State Street offered both good news and bad news Wednesday about its pending acquisition of Brown Brothers Harriman Investor Services.
On the downside, completing the $3.5 billion deal is taking longer than State Street originally forecast. But when the deal finally closes, it will likely be more lucrative than initially anticipated.
The process of obtaining regulatory approvals “is proceeding at a slower pace than anticipated,” Chief Financial Officer Eric Aboaf said during a conference call with analysts. When the deal was announced last September, State Street said it was targeting a close by the end of 2021. On Wednesday, Aboaf said that an early second-quarter close is possible.
But State Street now expects 25% year-on-year growth in earnings before interest and taxes for each quarter in the first year after the deal closes, reflecting elevated stock prices and projected higher interest rates, according to Aboaf. That earnings growth projection is up from an initial estimate of 15%.

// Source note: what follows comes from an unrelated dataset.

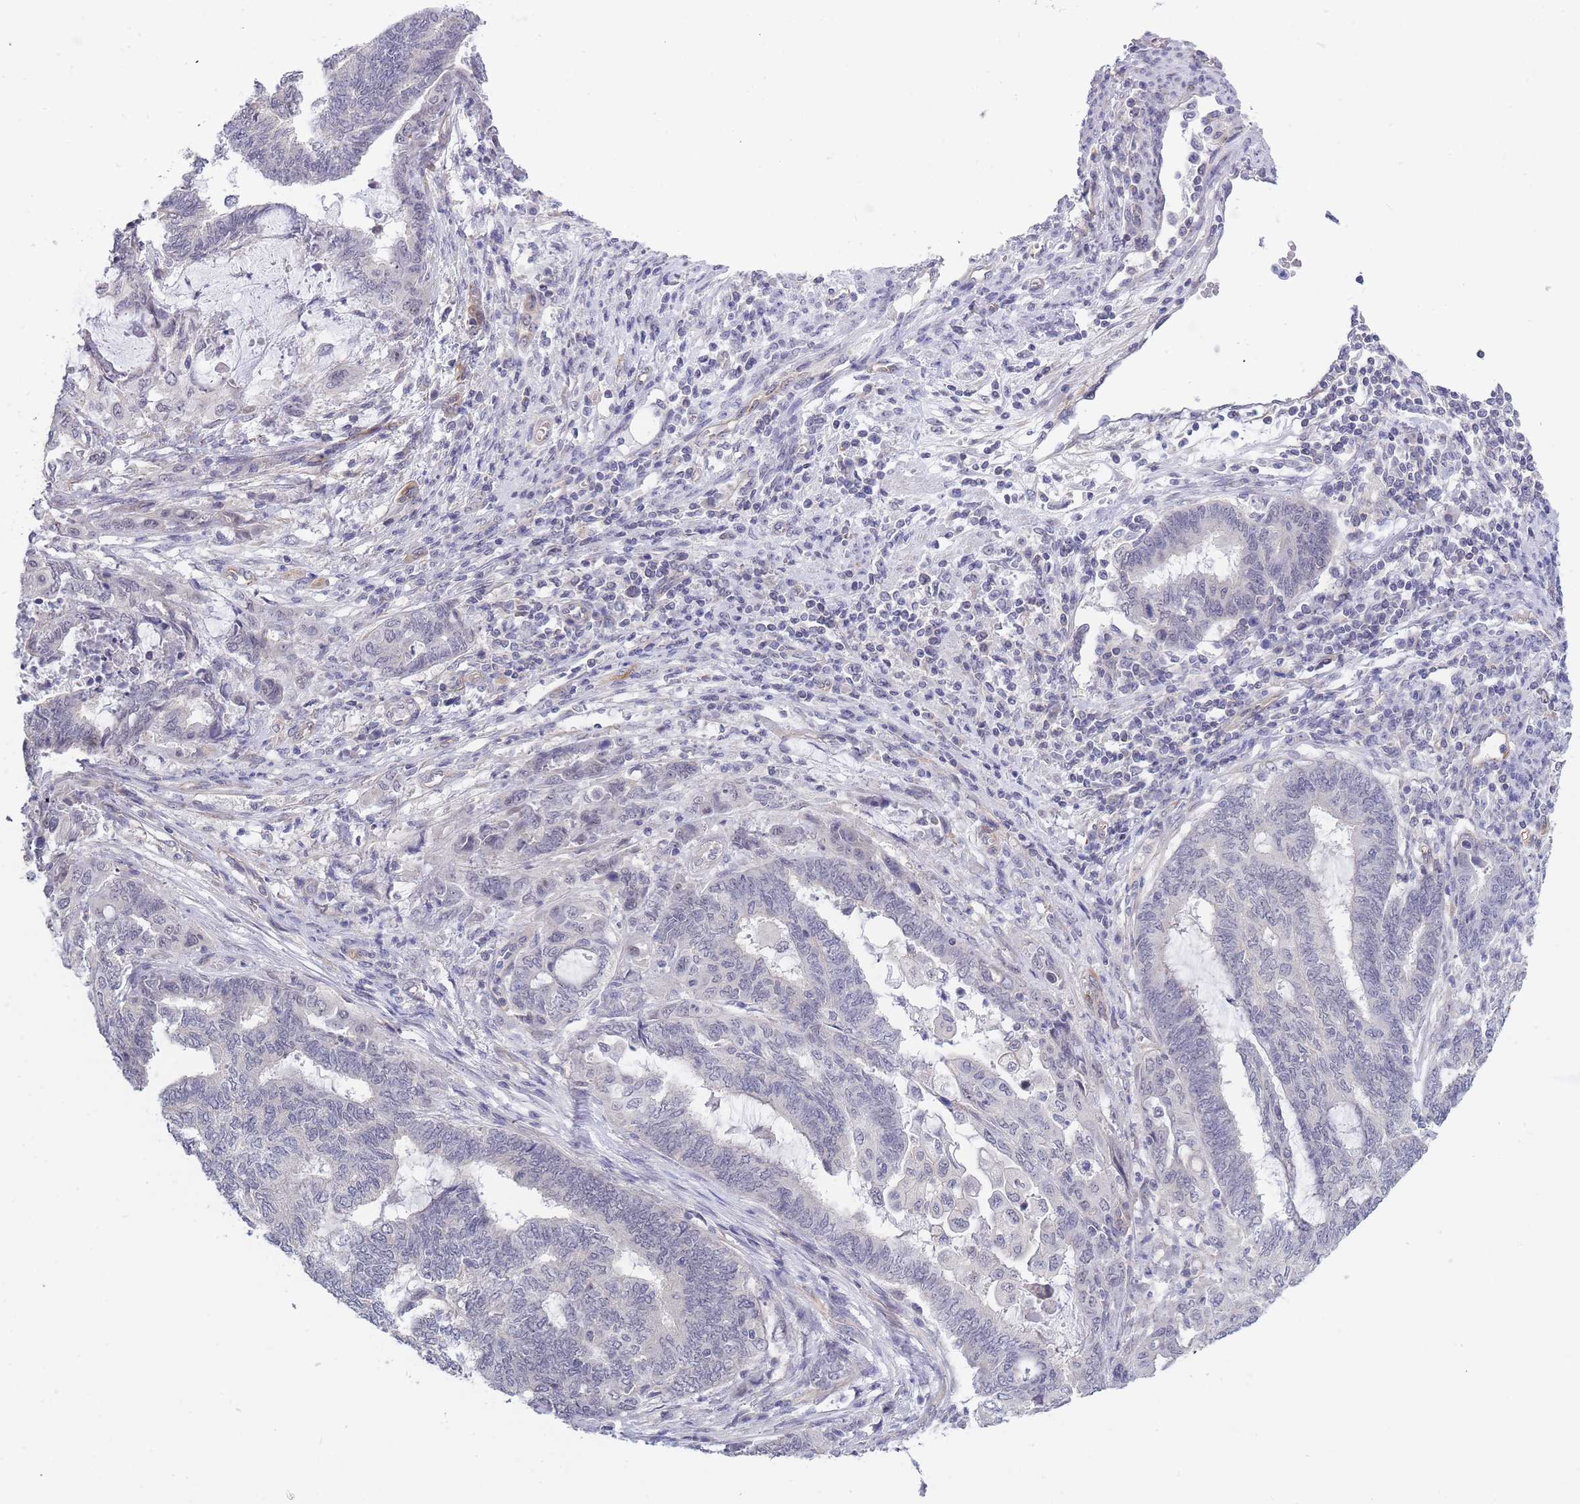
{"staining": {"intensity": "negative", "quantity": "none", "location": "none"}, "tissue": "endometrial cancer", "cell_type": "Tumor cells", "image_type": "cancer", "snomed": [{"axis": "morphology", "description": "Adenocarcinoma, NOS"}, {"axis": "topography", "description": "Uterus"}, {"axis": "topography", "description": "Endometrium"}], "caption": "DAB immunohistochemical staining of human adenocarcinoma (endometrial) demonstrates no significant positivity in tumor cells.", "gene": "C19orf25", "patient": {"sex": "female", "age": 70}}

Acquiring Brown Brothers Harriman is expected to make State Street the number-one U.S. custody bank with pro forma assets under custody in excess of $37 trillion.
Not surprisingly, integrating Brown Brothers Harriman ranks as a key objective for the Boston-based company in 2022. “The proposed acquisition is a financially compelling use of capital, and once closed it will strengthen our market leadership,” State Street CEO Ronald O’Hanley said during Wednesday’s conference call.
For the fourth quarter, State Street reported net income totaling $697 million, up 30% from the same three-month period in 2020. The company’s 2021 results were driven by record levels of fee income generated by its two biggest business lines, investment services and management.
State Street expects the momentum to continue in the first quarter, with servicing fees expected to grow 1%-2% and management fees projected to grow 8%-9%.
State Street’s results came a day after one of its biggest custody bank rivals, Bank of New York Mellon, reported fourth-quarter net income totaling $869 million.
State Street reported $1.38 billion in servicing fees for the quarter ending Dec. 31, up 6% from a year earlier. Fourth-quarter management fees totaled $530 million, up 8% year-over-year. Assets under custody or administration reached a record level of $43.7 trillion, and assets under management hit an all-time high of $4.1 trillion.
State Street reported revenue totaling $3.1 billion in the fourth quarter, up 5% year-over-year. The company is projecting top-line revenue growth of 2%-3% in the first quarter, “given equity market expectations and continued business momentum,” Aboaf said.
Traditional banking activities’ contribution to State Street’s bottom line is comparatively modest — fourth-quarter net interest income of $484 million was actually down 3% from 2020 — but the company expects to achieve solid gains in 2022, with the Federal Reserve projected to hike interest rates on multiple occasions, beginning as early as March.
State Street, which reported earning assets of $303 billion at the end of 2021, is projecting 2022 net interest income growth of 10%-12%, according to Aboaf.
Along with its fourth-quarter results, State Street reported that Cyrus Taraporevala, who has led its asset management unit since 2016, plans to retire in 2022.
That unit, State Street Global Advisors, has experienced significant growth in earnings and assets under management under Taraporevala’s leadership. Assets under management are up nearly 50% since the end of 2017.
Taraporevala did not give a specific retirement date, and the company said he has agreed to stay on long enough to ensure a smooth transition to an as-yet unnamed successor.
“Having Cyrus continue to lead State Street Global Advisors and transition responsibilities to a successor will help ensure we build on its strong momentum,” O’Hanley said.